Suppose we observe a sample of $n = 100,000$ coin flips, again with a coin that is very slightly biased ($p^* = 0.505$). Suppose $50,340$ of these flips come up as tails.

Now, let’s compute the relevant values for the hypothesis tests in both frameworks.

In the frequentist (sampling-based) framework, this results in a p-value of $0.021$, a level of decent significance in most situations. Thus, we can be fairly confident in rejection $H_0$, and we can say the coin is biased.

In the Bayesian framework, we can compute the posterior probability of $H_0$ being true. The expression looks a little nasty, but all we’re doing is plugging in $n = 100,000$ and $k = 50,340$.

\begin{align} p(H_0 | 50,340) &= \frac{{100,000 \choose 50,340} 0.5^{50,340} (1 - 0.5)^{n-50,340} (\frac{1}{2})}{{100,000 \choose 50,340} 0.5^{50,340} (1 - 0.5)^{n-50,340} (\frac{1}{2}) + \frac{1}{100,000 + 1} (\frac12)} \\ &= 0.96. \end{align}

So in the Bayesian framework, we would be very confident that $H_0$ holds.

The frequentist and Bayesian frameworks then disagree on how to conclude with this experiment.

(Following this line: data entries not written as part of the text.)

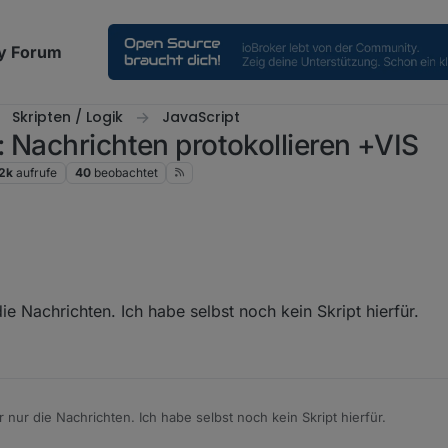
y Forum
Skripten / Logik
JavaScript
 Nachrichten protokollieren +VIS
2k
aufrufe
40
beobachtet
eine „Steckdosen an“ und „Lichter an“ posten wollen ;-)
ie Nachrichten. Ich habe selbst noch kein Skript hierfür.
r nur die Nachrichten. Ich habe selbst noch kein Skript hierfür.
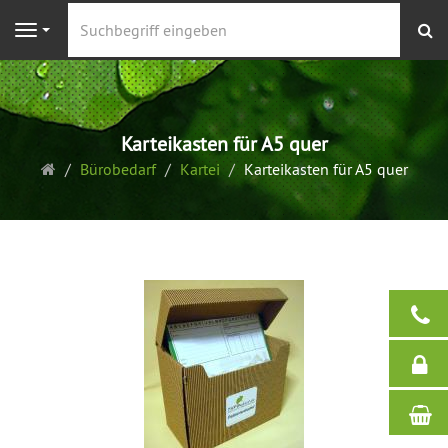
S
Navigation
Karteikasten für A5 quer
Startseite
Bürobedarf
Kartei
Karteikasten für A5 quer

Although the Bayesian and frequentist viewpoints agree in many situations, it’s possible to construct/encounter situations where they lead to diametrically opposed conclusions.

- Wikipedia article on Lindley’s paradox
- Shafer, Glenn. “Lindley’s paradox.” Journal of the American Statistical Association 77.378 (1982): 325-334.